Non è stato solo il voto utile a mettere in difficoltà la sinistra radicale, ma anche la sua eccessiva frammentazione. Bové parla di «spreco elettorale». La Lcr, che è la sola formazione a non perdere voti rispetto al 2002 e a tenere la testa fuori dall’acqua con il 4,3%, accusa il «ricatto del Ps», ma spera che le discussioni per «una politica unitaria» riprenderanno presto a sinistra della sinistra.
«Non ne usciremo con un regolamento dei conti su chi è stato il più stronzo» dice l’assessore alla gioventù del comune di Parigi, Clementine Autain (indipendente comunista).
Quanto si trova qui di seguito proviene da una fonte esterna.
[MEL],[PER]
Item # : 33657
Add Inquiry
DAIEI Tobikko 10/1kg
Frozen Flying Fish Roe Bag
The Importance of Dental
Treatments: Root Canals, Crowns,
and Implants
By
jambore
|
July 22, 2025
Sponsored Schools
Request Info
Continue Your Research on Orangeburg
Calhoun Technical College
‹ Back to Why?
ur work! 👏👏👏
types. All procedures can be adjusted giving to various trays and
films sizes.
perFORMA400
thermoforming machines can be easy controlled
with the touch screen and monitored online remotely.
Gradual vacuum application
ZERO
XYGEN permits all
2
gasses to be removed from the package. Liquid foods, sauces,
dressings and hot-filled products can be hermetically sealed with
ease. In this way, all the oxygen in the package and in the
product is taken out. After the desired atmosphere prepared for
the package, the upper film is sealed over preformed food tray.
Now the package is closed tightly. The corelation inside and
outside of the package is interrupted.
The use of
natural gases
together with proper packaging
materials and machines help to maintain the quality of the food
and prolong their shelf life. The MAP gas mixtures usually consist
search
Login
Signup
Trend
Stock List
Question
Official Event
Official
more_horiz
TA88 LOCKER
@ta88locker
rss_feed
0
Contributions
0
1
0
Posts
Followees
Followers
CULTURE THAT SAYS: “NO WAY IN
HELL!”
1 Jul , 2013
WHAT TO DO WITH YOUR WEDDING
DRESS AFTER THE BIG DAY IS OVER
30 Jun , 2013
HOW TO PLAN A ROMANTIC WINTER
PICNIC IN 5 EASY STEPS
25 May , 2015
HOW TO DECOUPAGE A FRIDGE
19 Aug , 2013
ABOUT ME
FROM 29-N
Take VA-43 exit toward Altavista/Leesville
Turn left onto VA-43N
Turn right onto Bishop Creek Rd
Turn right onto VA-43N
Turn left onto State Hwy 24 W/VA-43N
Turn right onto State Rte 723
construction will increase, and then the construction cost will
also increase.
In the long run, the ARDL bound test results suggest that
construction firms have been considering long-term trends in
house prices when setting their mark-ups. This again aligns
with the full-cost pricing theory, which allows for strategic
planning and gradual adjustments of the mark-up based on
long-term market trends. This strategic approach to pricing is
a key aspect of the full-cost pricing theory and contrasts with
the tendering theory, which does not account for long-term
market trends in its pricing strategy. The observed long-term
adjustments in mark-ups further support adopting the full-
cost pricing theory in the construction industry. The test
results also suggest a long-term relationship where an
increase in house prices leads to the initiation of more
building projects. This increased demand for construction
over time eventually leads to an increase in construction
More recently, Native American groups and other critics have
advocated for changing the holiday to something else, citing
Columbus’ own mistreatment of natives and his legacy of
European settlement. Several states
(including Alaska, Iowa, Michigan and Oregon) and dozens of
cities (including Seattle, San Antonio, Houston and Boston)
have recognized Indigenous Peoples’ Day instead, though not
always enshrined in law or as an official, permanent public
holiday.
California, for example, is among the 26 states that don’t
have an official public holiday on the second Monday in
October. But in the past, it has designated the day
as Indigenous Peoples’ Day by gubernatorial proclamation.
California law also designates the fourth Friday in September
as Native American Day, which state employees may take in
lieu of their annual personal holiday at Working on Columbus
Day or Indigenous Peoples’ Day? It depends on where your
Ma il dialogo sembra bloccato. Le candidature «unitarie» per le legislative restano un miraggio. Le accuse sono rivolte al Pcf, che ha già stabilito liste proprie per le legislative e spera di «salvare il salvabile» a giugno, e alla Lcr sospettata di voler prendere la leadership del movimento unitario. I Verdi si leccano le ferite: Dominique Voynet, che ha preso solo l’1,5%, si consola dicendo che ha fatto meglio di Bové.
La fine del vecchio frontista
Per la prima volta dal 1974, il Fronte nazionale non cresce a un appuntamento elettorale, anzi, ne esce chiaramente sconfitto. Le Pen ha perso in cinque anni un milione di elettori, emigrati verso le terre di Nicolas Sarkozy che difende una destra senza complessi.
Non è detto che coloro che sono rimasti fedeli al vecchio leader frontista votino tutti per Sarkozy il 6 maggio. Molti potrebbero astenersi.